Biliary stent design takes into account flexibility, migration resistance and radial pressure requirements. STI manufactures the metal stent, typically made of Nitinol, and welds radiopaque markers as needed. A membrane cover is added later to prevent in-growth and ensure free passage through these relatively long (≤ 120 mm) stents.
Stent manufacturing process
Stent manufacturing is an art that requires expertise in many areas, starting from the selection of the optimal raw material, through high-precision laser cutting of complex geometries, to perfect finishing that includes both surface treatments and heat treatments to ensure the highest quality of the desired product.
Raw materials
The first step entails selecting the optimal material for the intended application. Then, the quality of incoming raw materials must be inspected and verified to ensure consistent production at tight tolerances across and within production lots. Metal stents are typically made of implantable grade metals, such as: Stainless Steel (316LVM), Nickel Titanium (Nitinol), Titanium or Cobalt Chromium (CoCr) alloys (L605, MP35N).
Laser machining
Stent fabrication methods include: Wire braiding or knitting, laser sheet cutting, and especially laser tube cutting. Today, stents are being fabricated mostly by laser cutting metal tubes of various diameters, lengths and wall thickness.
Heat treatments
Balloon-expandable stents made of stainless steel and cobalt chrome alloys undergo annealing to: Relieve internal stresses, soften the metal, improve elongation rate, lower the risk of strut breakage, and improve fatigue resistance. Self-expanding stents utilize the elastic properties of Nitinol and require a different process called shape-setting to fix the final shape of the stent and the transition temperature.
Surface treatments
Post laser processing steps include: honing, micro-blasting, pickling, electropolishing, passivation and ultrasonic cleaning. These steps result in a high-quality biocompatible product having a bright, shiny surface, free of defects, and improved corrosion resistance.

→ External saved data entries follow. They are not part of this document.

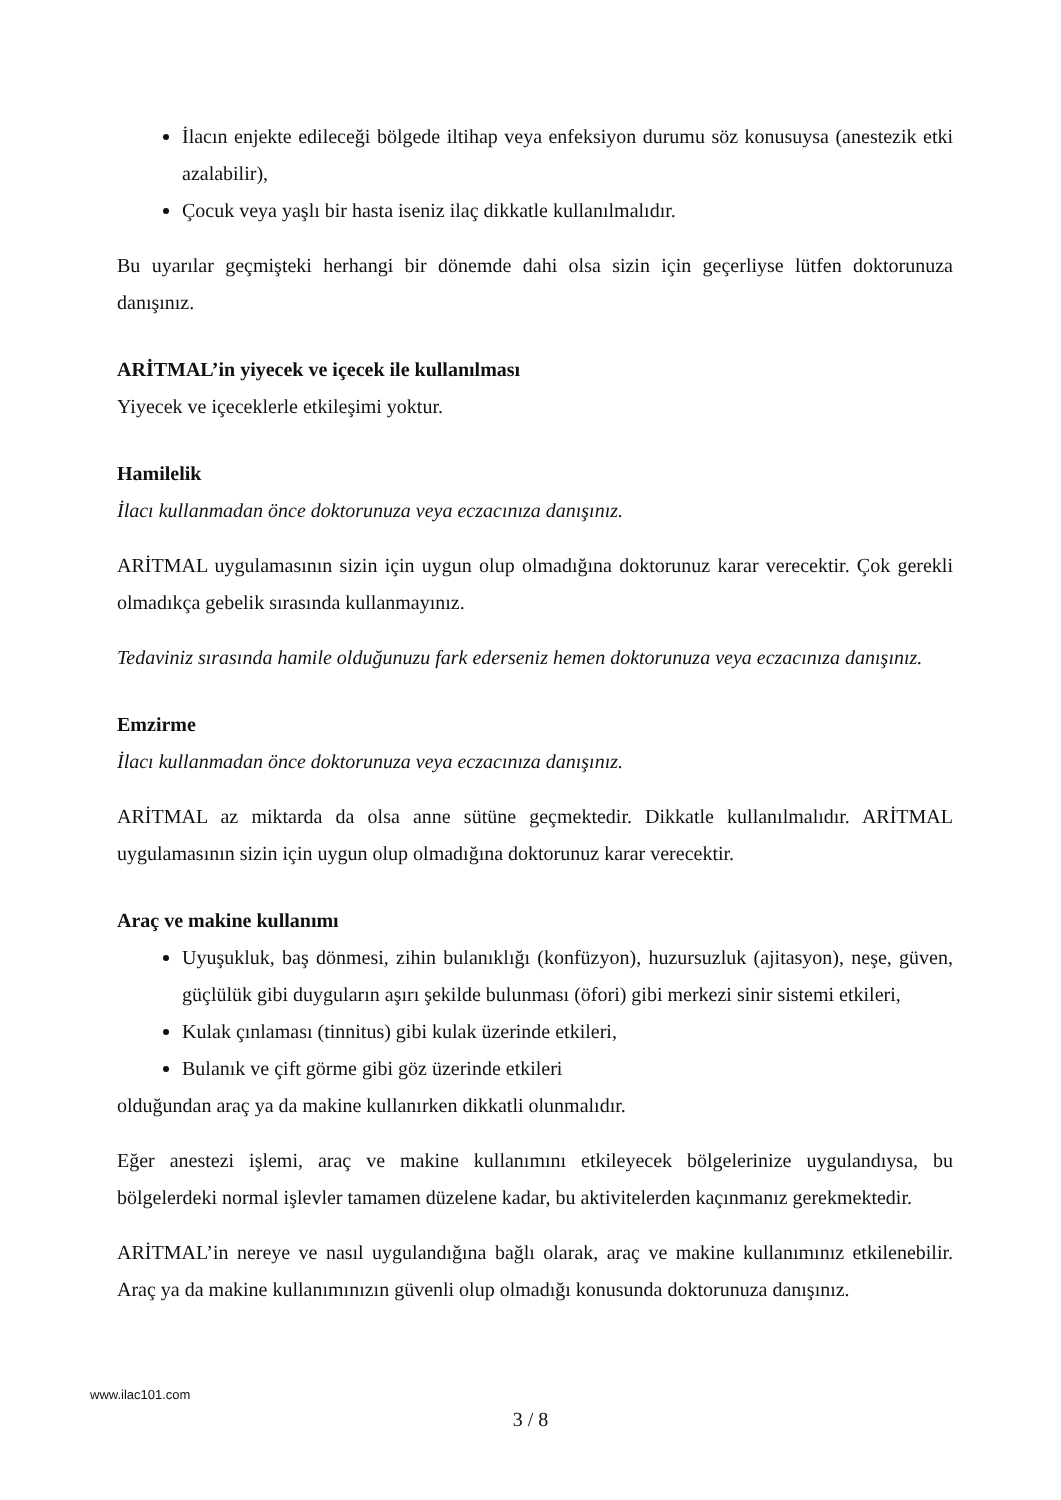İlacın enjekte edileceği bölgede iltihap veya enfeksiyon durumu söz konusuysa (anestezik etki azalabilir),
Çocuk veya yaşlı bir hasta iseniz ilaç dikkatle kullanılmalıdır.
Bu uyarılar geçmişteki herhangi bir dönemde dahi olsa sizin için geçerliyse lütfen doktorunuza danışınız.
ARİTMAL’in yiyecek ve içecek ile kullanılması
Yiyecek ve içeceklerle etkileşimi yoktur.
Hamilelik
İlacı kullanmadan önce doktorunuza veya eczacınıza danışınız.
ARİTMAL uygulamasının sizin için uygun olup olmadığına doktorunuz karar verecektir. Çok gerekli olmadıkça gebelik sırasında kullanmayınız.
Tedaviniz sırasında hamile olduğunuzu fark ederseniz hemen doktorunuza veya eczacınıza danışınız.
Emzirme
İlacı kullanmadan önce doktorunuza veya eczacınıza danışınız.
ARİTMAL az miktarda da olsa anne sütüne geçmektedir. Dikkatle kullanılmalıdır. ARİTMAL uygulamasının sizin için uygun olup olmadığına doktorunuz karar verecektir.
Araç ve makine kullanımı
Uyuşukluk, baş dönmesi, zihin bulanıklığı (konfüzyon), huzursuzluk (ajitasyon), neşe, güven, güçlülük gibi duyguların aşırı şekilde bulunması (öfori) gibi merkezi sinir sistemi etkileri,
Kulak çınlaması (tinnitus) gibi kulak üzerinde etkileri,
Bulanık ve çift görme gibi göz üzerinde etkileri
olduğundan araç ya da makine kullanırken dikkatli olunmalıdır.
Eğer anestezi işlemi, araç ve makine kullanımını etkileyecek bölgelerinize uygulandıysa, bu bölgelerdeki normal işlevler tamamen düzelene kadar, bu aktivitelerden kaçınmanız gerekmektedir.
ARİTMAL’in nereye ve nasıl uygulandığına bağlı olarak, araç ve makine kullanımınız etkilenebilir. Araç ya da makine kullanımınızın güvenli olup olmadığı konusunda doktorunuza danışınız.
www.ilac101.com
3 / 8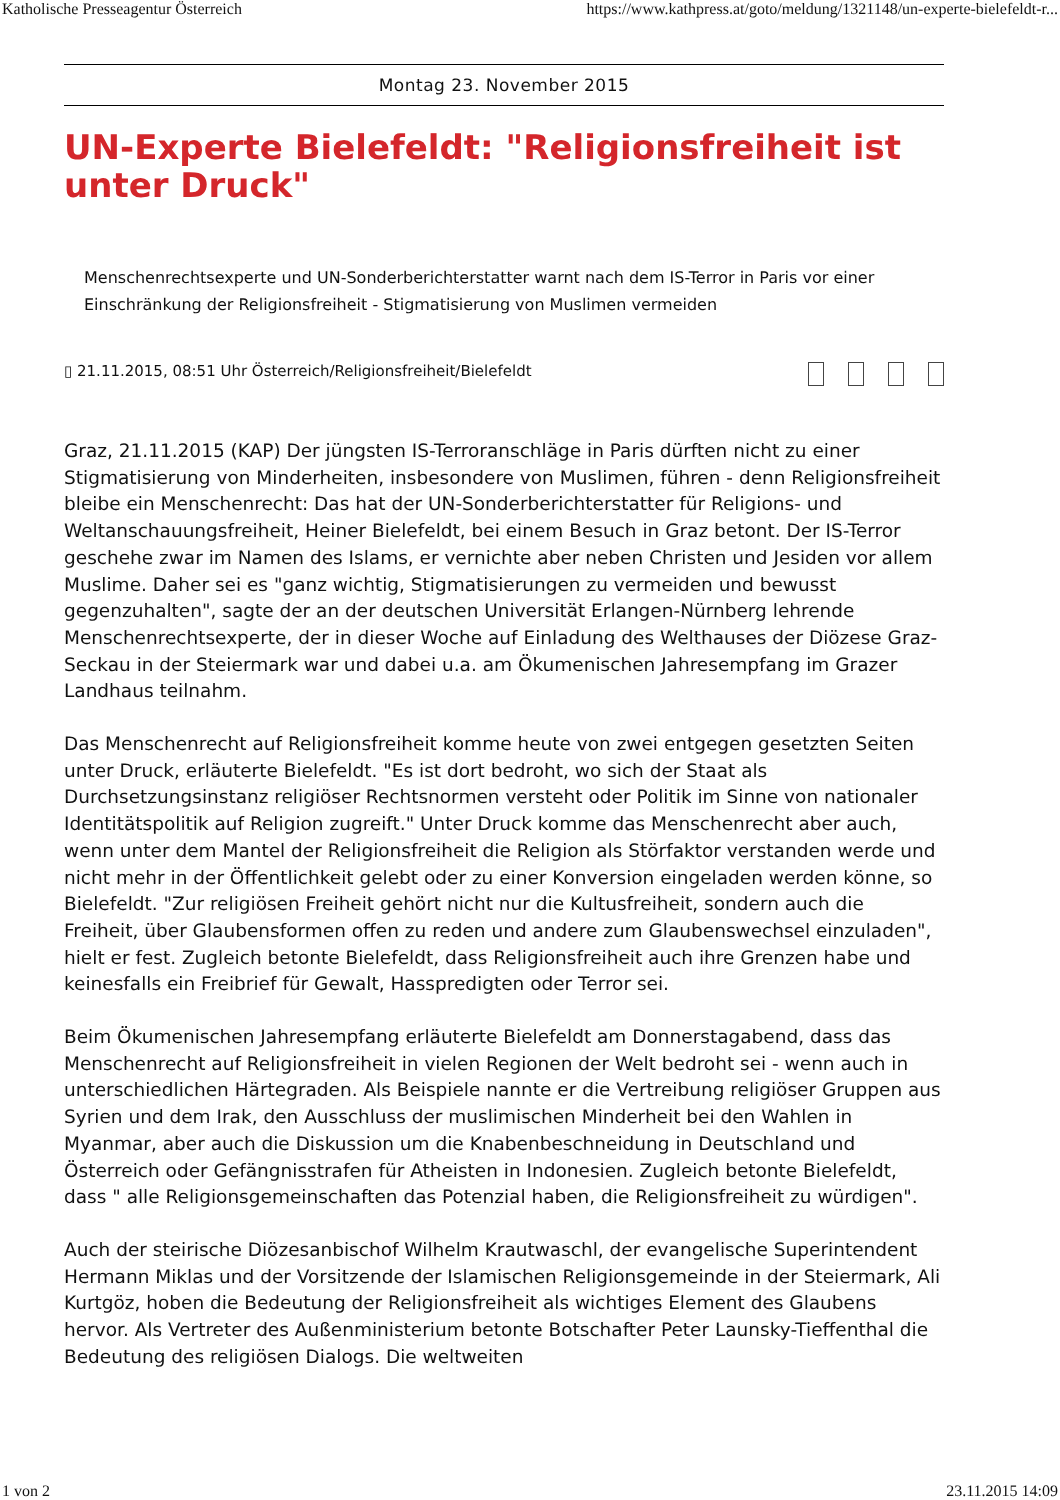Katholische Presseagentur Österreich https://www.kathpress.at/goto/meldung/1321148/un-experte-bielefeldt-r...
Montag 23. November 2015
UN-Experte Bielefeldt: "Religionsfreiheit ist unter Druck"
Menschenrechtsexperte und UN-Sonderberichterstatter warnt nach dem IS-Terror in Paris vor einer Einschränkung der Religionsfreiheit - Stigmatisierung von Muslimen vermeiden
▯ 21.11.2015, 08:51 Uhr Österreich/Religionsfreiheit/Bielefeldt
Graz, 21.11.2015 (KAP) Der jüngsten IS-Terroranschläge in Paris dürften nicht zu einer Stigmatisierung von Minderheiten, insbesondere von Muslimen, führen - denn Religionsfreiheit bleibe ein Menschenrecht: Das hat der UN-Sonderberichterstatter für Religions- und Weltanschauungsfreiheit, Heiner Bielefeldt, bei einem Besuch in Graz betont. Der IS-Terror geschehe zwar im Namen des Islams, er vernichte aber neben Christen und Jesiden vor allem Muslime. Daher sei es "ganz wichtig, Stigmatisierungen zu vermeiden und bewusst gegenzuhalten", sagte der an der deutschen Universität Erlangen-Nürnberg lehrende Menschenrechtsexperte, der in dieser Woche auf Einladung des Welthauses der Diözese Graz-Seckau in der Steiermark war und dabei u.a. am Ökumenischen Jahresempfang im Grazer Landhaus teilnahm.
Das Menschenrecht auf Religionsfreiheit komme heute von zwei entgegen gesetzten Seiten unter Druck, erläuterte Bielefeldt. "Es ist dort bedroht, wo sich der Staat als Durchsetzungsinstanz religiöser Rechtsnormen versteht oder Politik im Sinne von nationaler Identitätspolitik auf Religion zugreift." Unter Druck komme das Menschenrecht aber auch, wenn unter dem Mantel der Religionsfreiheit die Religion als Störfaktor verstanden werde und nicht mehr in der Öffentlichkeit gelebt oder zu einer Konversion eingeladen werden könne, so Bielefeldt. "Zur religiösen Freiheit gehört nicht nur die Kultusfreiheit, sondern auch die Freiheit, über Glaubensformen offen zu reden und andere zum Glaubenswechsel einzuladen", hielt er fest. Zugleich betonte Bielefeldt, dass Religionsfreiheit auch ihre Grenzen habe und keinesfalls ein Freibrief für Gewalt, Hasspredigten oder Terror sei.
Beim Ökumenischen Jahresempfang erläuterte Bielefeldt am Donnerstagabend, dass das Menschenrecht auf Religionsfreiheit in vielen Regionen der Welt bedroht sei - wenn auch in unterschiedlichen Härtegraden. Als Beispiele nannte er die Vertreibung religiöser Gruppen aus Syrien und dem Irak, den Ausschluss der muslimischen Minderheit bei den Wahlen in Myanmar, aber auch die Diskussion um die Knabenbeschneidung in Deutschland und Österreich oder Gefängnisstrafen für Atheisten in Indonesien. Zugleich betonte Bielefeldt, dass " alle Religionsgemeinschaften das Potenzial haben, die Religionsfreiheit zu würdigen".
Auch der steirische Diözesanbischof Wilhelm Krautwaschl, der evangelische Superintendent Hermann Miklas und der Vorsitzende der Islamischen Religionsgemeinde in der Steiermark, Ali Kurtgöz, hoben die Bedeutung der Religionsfreiheit als wichtiges Element des Glaubens hervor. Als Vertreter des Außenministerium betonte Botschafter Peter Launsky-Tieffenthal die Bedeutung des religiösen Dialogs. Die weltweiten
1 von 2 23.11.2015 14:09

Improving x-ray visibility
Advances in imaging technology and stent design lead to smaller delivery systems and thinner stent profiles. Fluoroscopic visibility of smaller stents decreases with their size and therefore requires the integration of radiopaque markers into the stent design. Markers are made of precious metals, such as: Gold, Tantalum and Platinum-Iridium. Laser welding of dissimilar materials introduce galvanic corrosion challenges that must be addressed.
Quality assurance
Cardiovascular stent kit
Visual and dimensional inspections undertaken throughout the manufacturing process, using high-resolution optical microscopes and video inspection systems, ensure that the final product meets the customer’s specifications. STI’s stent manufacturing and assembling processes adhere to ISO 13485:2003 and ISO 9001:2008 quality standards.
Stent kit assembly
Clean room assembly of cardiovascular stent kits and heterologous tissue covered stents, including: biological tissue processing, final product assembly and packaging.